Understandably becoming quite angry, Mi-young and Ji-hye try to bring more attention to the case, but, not so surprisingly, they only find themselves more frustrated and exasperated. While people at the department handling cybercrime are too busy to pay attention to the case, the other members of Ji-hye’s squad, who all happen to be male, do not give a damn about the case at all, so it becomes quite clear to Mi-young and Ji-hye that they must handle the cast for themselves. Although Mi-young’s direct boss does not allow anything outside their office work, they are willing to try as much as possible behind their back, and Jang-mi turns out to be a pretty helpful ally as fully revealing her particular set of skills involved with computer (Personally, I could not help but become delighted to know that she actually graduated from Korean Advanced Institute of Science Technology, which is incidentally my alma mater)
As Mi-young and Ji-hye delve further into the case, the movie steadily provides small and big funny moments which frequently induced laughs and chuckles from other audiences around me. While some of these moments are a little too broad for me, I will not deny that I was amused a lot by the humorous sequence unfolded around two foreign tattoo shops in Itaewon-dong, and I was also tickled by several scenes involved with Mi-young’s husband, who conveniently appears at right moments for his wife but, to our amusement, turns out to be not much of help on the whole.

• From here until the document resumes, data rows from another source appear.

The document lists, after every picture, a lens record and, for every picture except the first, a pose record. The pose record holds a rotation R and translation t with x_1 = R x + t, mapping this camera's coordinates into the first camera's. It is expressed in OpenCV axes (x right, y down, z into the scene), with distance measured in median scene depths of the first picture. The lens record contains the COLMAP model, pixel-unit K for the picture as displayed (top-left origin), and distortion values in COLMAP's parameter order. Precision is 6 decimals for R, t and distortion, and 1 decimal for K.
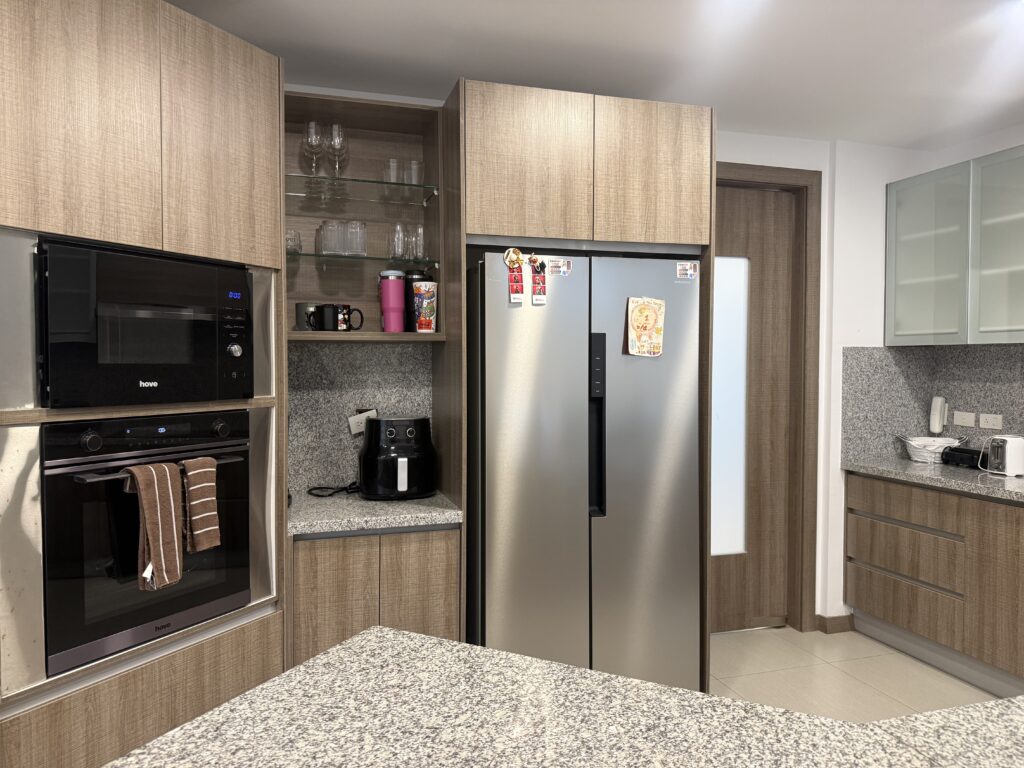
lens RADIAL K [[731.0, 0, 512.0], [0, 731.0, 384.0], [0, 0, 1]] dist [0.086903, -0.095499]
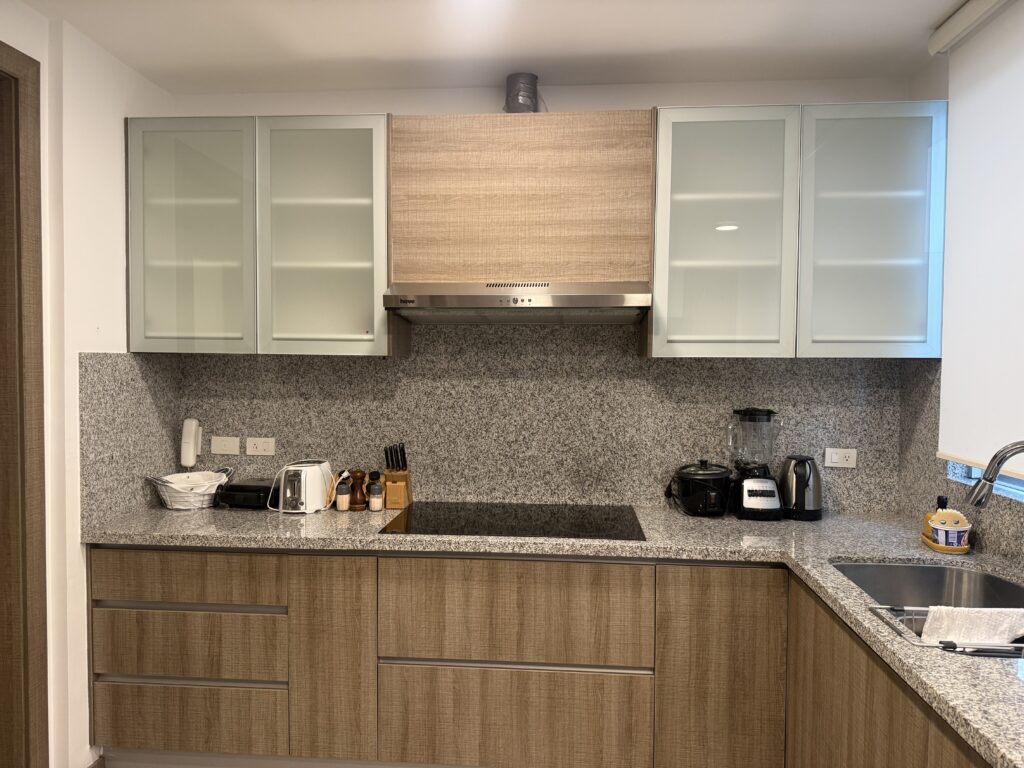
lens RADIAL K [[729.3, 0, 512.0], [0, 729.3, 384.0], [0, 0, 1]] dist [0.000445, -0.007553]
pose [[0.382221, -0.030656, 0.923562, 0.008536], [0.019892, 0.999491, 0.024944, -0.031941], [-0.923857, 0.008837, 0.382636, 0.420714]]
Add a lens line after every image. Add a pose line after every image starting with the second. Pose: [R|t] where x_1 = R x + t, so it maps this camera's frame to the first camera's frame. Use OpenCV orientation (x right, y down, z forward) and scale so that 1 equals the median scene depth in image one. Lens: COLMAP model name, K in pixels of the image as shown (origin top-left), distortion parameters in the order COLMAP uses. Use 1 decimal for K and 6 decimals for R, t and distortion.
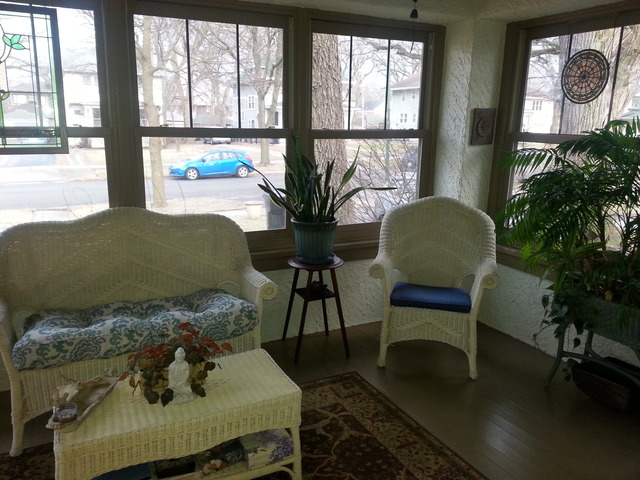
lens RADIAL K [[518.5, 0, 304.6], [0, 518.5, 229.3], [0, 0, 1]] dist [0.006624, -0.001098]
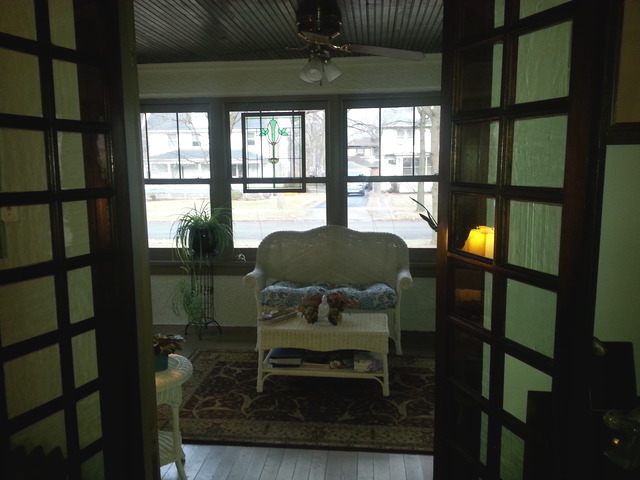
lens RADIAL K [[518.5, 0, 320.3], [0, 518.5, 240.0], [0, 0, 1]] dist [0.006624, -0.001098]
pose [[0.846146, 0.057557, -0.529835, 0.531238], [-0.092871, 0.994865, -0.040241, 0.079183], [0.524798, 0.083256, 0.847146, -0.439607]]
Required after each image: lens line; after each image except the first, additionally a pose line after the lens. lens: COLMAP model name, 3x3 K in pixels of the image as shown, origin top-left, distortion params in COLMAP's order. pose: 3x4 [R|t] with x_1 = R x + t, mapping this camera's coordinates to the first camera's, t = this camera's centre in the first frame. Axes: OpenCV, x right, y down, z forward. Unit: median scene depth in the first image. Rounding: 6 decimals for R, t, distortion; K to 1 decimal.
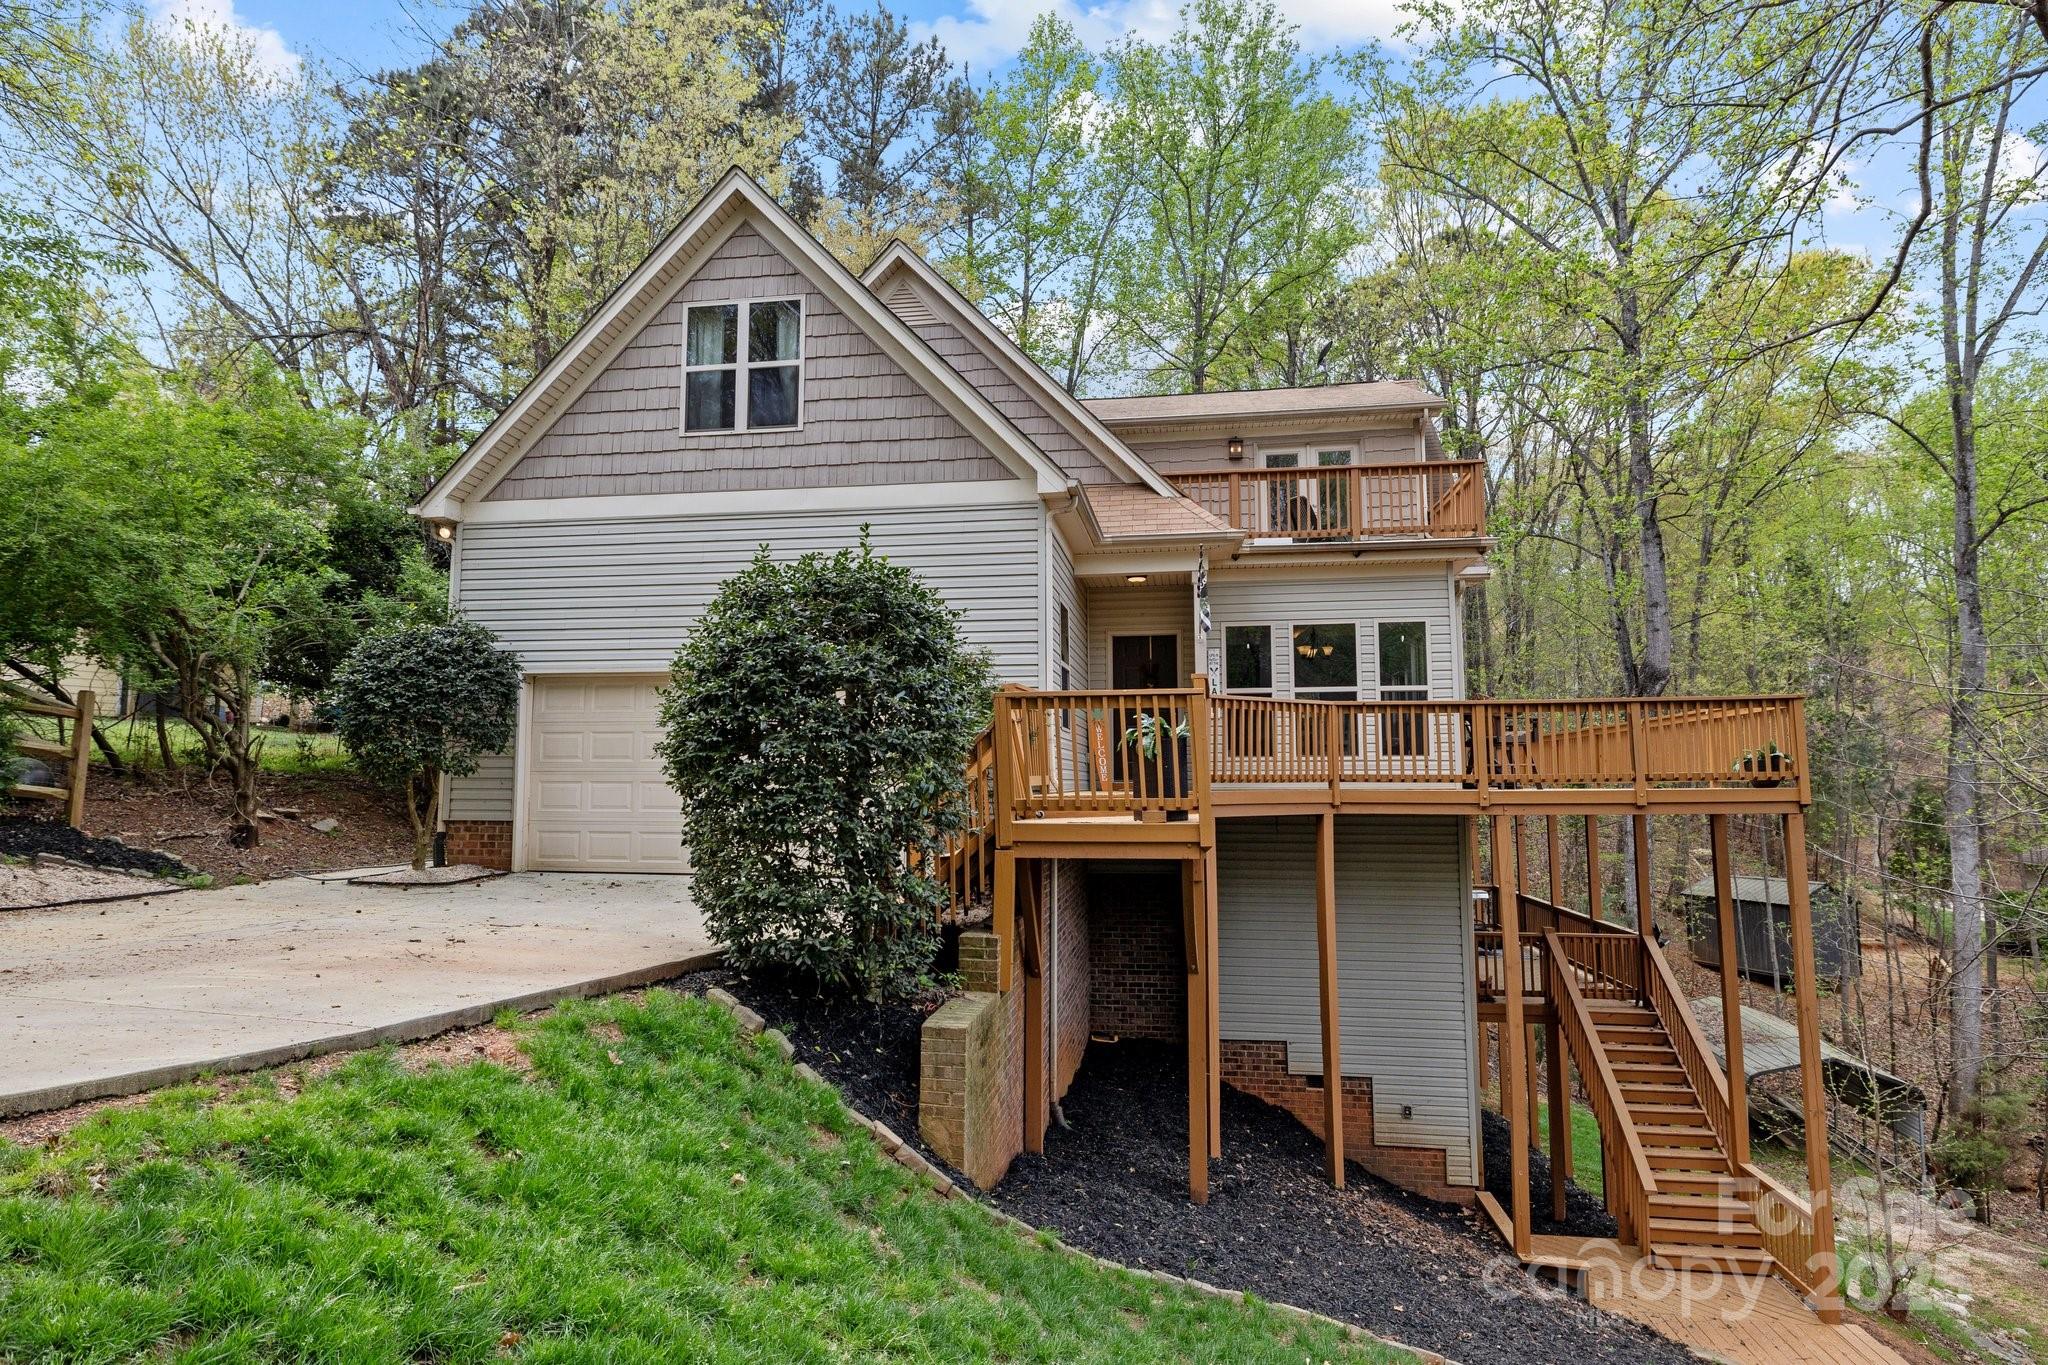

Of course, the mood inevitably becomes more serious as Mi-young and Ji-hye approach closer to their targets, and the movie sometimes loses its balance as its comic moments clash with a number of darker moments later in the story. Its subject is quite timely considering a recent cast involved with a certain famous South Korean entertainer, and the movie sincerely makes a strong point on its subject via its two main characters, but I still think the movie could be a bit more thoughtful in handling its serious story elements.
Anyway, the movie is still engaging as keeping things rolling under the competent direction of director/writer Jung Da-won. Thanks to the spirited performances from Ra Mi-ran, Lee Sung-kyung, and Choi Soo-young, we come to root for their likable characters while also caring about what is being at stake in the story, and you will probably come to want to see their next story after the movie is over.
Although it is not entirely without flaws, “Miss & Mrs. Cops” deserves to be mentioned along with “Coin Locker Girl” (2015), “Miss Baek” (2018), and other recent South Korean movies driven by female characters. Sure, this is essentially your average police comedy action flick, but it is really nice to see that ladies can be as funny and tough as guys, and, considering its fairly solid box office success in South Korea, I sincerely hope for more good female movies to come after this.